Overcoming Catastrophic Forgetting with Hard Attention to the Task
Catastrophic forgetting occurs when a neural network loses the information learned with the first task, after training on a second task. This problem remains a hurdle for artificial intelligence systems with sequential learning capabilities. In this paper, we propose a task-based hard attention mechanism that preserves previous tasks' information without affecting the current task's learning. A hard attention mask is learned concurrently to every task through stochastic gradient descent, and previous masks are exploited to constrain such learning. We show that the proposed mechanism is effective for reducing catastrophic forgetting, cutting current rates by 45 to 80%. We also show that it is robust to different hyperparameter choices, and that it offers a number of monitoring capabilities. The approach features the possibility to control both the stability and compactness of the learned knowledge, which we believe makes it also attractive for online learning or network compression applications.
Joan Serra, Didac Suris, Marius Miron, & Alexandros Karatzoglou.
Reference and Link to Paper
Serrà, J., Surís, D., Miron, M. & Karatzoglou, A.. (2018).
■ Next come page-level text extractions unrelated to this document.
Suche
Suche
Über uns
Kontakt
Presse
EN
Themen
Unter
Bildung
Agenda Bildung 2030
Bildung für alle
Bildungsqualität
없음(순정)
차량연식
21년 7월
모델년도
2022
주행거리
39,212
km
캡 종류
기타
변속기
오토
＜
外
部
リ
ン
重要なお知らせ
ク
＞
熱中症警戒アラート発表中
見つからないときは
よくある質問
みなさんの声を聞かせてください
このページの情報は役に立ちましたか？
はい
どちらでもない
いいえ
Overcoming Catastrophic Forgetting with Hard Attention to the Task. Proceedings of the 35th International Conference on Machine Learning, in PMLR 80:4548-4557
Create a python 3 conda environment (check the requirements.txt file)
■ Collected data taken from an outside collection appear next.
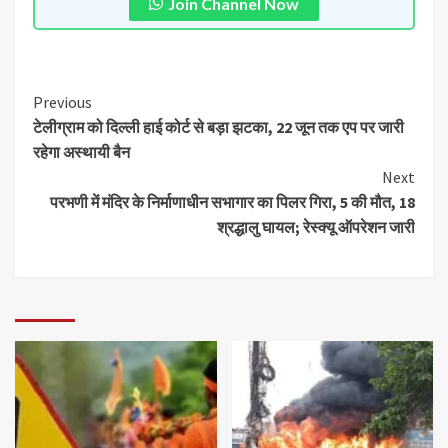
Join Channel Now
Previous
टेलीग्राम को दिल्ली हाई कोर्ट से बड़ा झटका, 22 जून तक एप पर जारी
रहेगा अस्थायी बैन
Next
परभणी में मंदिर के निर्माणाधीन सभागार का पिलर गिरा, 5 की मौत, 18
श्रद्धालु घायल; रेस्क्यू ऑपरेशन जारी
The following folder structure is expected at runtime. From the git folder:
- src/ : Where all the scripts lie (already produced by the repo)
- dat/ : Place to put/download all data sets
- res/ : Place to save results
- tmp/ : Place to store temporary files
The main script is src/run.py. To run multiple experiments we use src/run_multi.py or src/work.py; to run the compression experiment we use src/run_compression.sh.
- If using this code, parts of it, or developments from it, please cite the above reference.
- We do not provide any support or assistance for the supplied code nor we offer any other compilation/variant of it.
- We assume no responsibility regarding the provided code.